4) To have our baby girl, Hope Gabriella Friderich, in November 2006. We had learned that we were expecting our third during a visit with friends in Kiev. At first I didn’t believe it. Could you really trust a Ukrainian pregnancy test? It had to be a scam. We tried the test again and then confirmed (3rd time’s a charm) with a more reliable Hungarian test when we returned home. We were gonna have a baby.
So let me relate how all each of these four hopes were completely undone over the next few posts. I’ll start at the bottom of the list…
After the horrible phone call with my church I was feeling very panicked. Could I really make my own way as a researcher for the church when my own church told me I was useless to them? It was very depressing, but I held on dearly to this ridiculous little fantasy: we would get through this transition and by Christmas we will have increased the joy of our household by adding another beautiful child to the family.

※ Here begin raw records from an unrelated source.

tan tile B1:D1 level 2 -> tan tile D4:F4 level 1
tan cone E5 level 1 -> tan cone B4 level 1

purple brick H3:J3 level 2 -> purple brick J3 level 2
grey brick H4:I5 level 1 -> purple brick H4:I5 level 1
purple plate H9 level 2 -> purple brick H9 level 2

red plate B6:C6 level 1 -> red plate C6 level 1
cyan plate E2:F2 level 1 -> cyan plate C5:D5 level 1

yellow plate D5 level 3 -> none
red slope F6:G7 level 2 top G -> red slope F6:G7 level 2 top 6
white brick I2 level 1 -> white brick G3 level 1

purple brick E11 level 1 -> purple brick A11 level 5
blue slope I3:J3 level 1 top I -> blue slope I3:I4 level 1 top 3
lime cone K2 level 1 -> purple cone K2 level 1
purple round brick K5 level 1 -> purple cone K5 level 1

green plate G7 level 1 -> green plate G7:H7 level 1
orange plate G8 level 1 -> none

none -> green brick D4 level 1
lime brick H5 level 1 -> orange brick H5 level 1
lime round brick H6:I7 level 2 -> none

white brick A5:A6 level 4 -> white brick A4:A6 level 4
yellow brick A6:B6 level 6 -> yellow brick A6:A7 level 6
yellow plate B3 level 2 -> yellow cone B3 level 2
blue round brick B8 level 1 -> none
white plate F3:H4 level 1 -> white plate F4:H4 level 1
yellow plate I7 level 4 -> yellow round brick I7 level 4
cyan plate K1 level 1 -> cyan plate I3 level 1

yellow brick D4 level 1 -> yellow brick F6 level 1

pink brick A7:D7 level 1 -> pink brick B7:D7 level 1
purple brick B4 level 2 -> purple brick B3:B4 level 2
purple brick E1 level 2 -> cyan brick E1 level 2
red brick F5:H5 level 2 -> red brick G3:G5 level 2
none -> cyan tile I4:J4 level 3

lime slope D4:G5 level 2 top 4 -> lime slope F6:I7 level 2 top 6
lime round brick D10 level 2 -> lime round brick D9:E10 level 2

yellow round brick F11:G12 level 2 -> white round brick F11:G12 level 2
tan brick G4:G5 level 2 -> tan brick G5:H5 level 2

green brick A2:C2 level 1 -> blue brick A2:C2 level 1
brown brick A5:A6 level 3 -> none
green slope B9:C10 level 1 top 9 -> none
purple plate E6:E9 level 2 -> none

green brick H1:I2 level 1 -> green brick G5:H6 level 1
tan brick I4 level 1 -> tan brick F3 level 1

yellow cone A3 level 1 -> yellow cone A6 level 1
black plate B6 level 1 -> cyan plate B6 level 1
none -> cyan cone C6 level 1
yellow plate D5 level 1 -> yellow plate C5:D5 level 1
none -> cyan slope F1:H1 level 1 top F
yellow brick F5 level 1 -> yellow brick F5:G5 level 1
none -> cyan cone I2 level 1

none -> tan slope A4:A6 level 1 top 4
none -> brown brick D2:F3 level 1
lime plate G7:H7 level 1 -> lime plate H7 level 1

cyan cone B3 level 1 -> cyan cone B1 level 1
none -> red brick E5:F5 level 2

On Friday May 19 we had finished up the packing of our flat and the four of us went out to celebrate at a nearby Hungarian restaurant. Near the end of the meal, Dena began to feel cramps and then noticed bleeding. She was terrified. I honestly thought it was typical spotting, but we called our OBGYN to be sure. He told us to immediately meet him at his office that evening.
Though I was outwardly showing appropriate concern for Dena, I inwardly thought that everything would be fine. Hungarian doctors are notoriously cautious. Our doctor was just being safe. So we went to the office and our doctor did an ultrasound. That’s when we saw it…
Nothing.
Where I had in the past seen our little ones in the womb of my darling wife there was nothing. A big black emptiness where there was supposed to be life.
Our doctor explained that our little one had probably passed away about two weeks earlier. We had to spend our last Saturday in Hungary at the hospital getting a D&C and Sunday recovering before leaving Budapest that Monday.
On Saturday I informed my landlord of our loss. He told me that Dena miscarried because of the stress I brought on my family by deciding to leave Budapest.
Asshole.
He had been resenting that he was losing a steady renter and he couldn’t resist this last jab at the expense of my dead daughter. I reminded silent on my end of the phone line. I repeatedly punched the wall. My knuckles bled. I still have some pain in my right wrist today. I don’t want it fixed, though. It reminds me of her, my loss, and the cruelty of God.
Yep. I just dropped that bomb. Please hang in there. I will return to the awful cruelty of the God that I still worship today later in this story.
So we left Hungary in a daze that Monday. We had placed so much hope for joy in the arrival of this child. Hope was literally the only tangible thing we had to look forward to when we returned to America. Everything else was really up in the air and God decided to rob us of the only joyful thing that we could anticipate in all of this change.
This was the beginning of my atheism.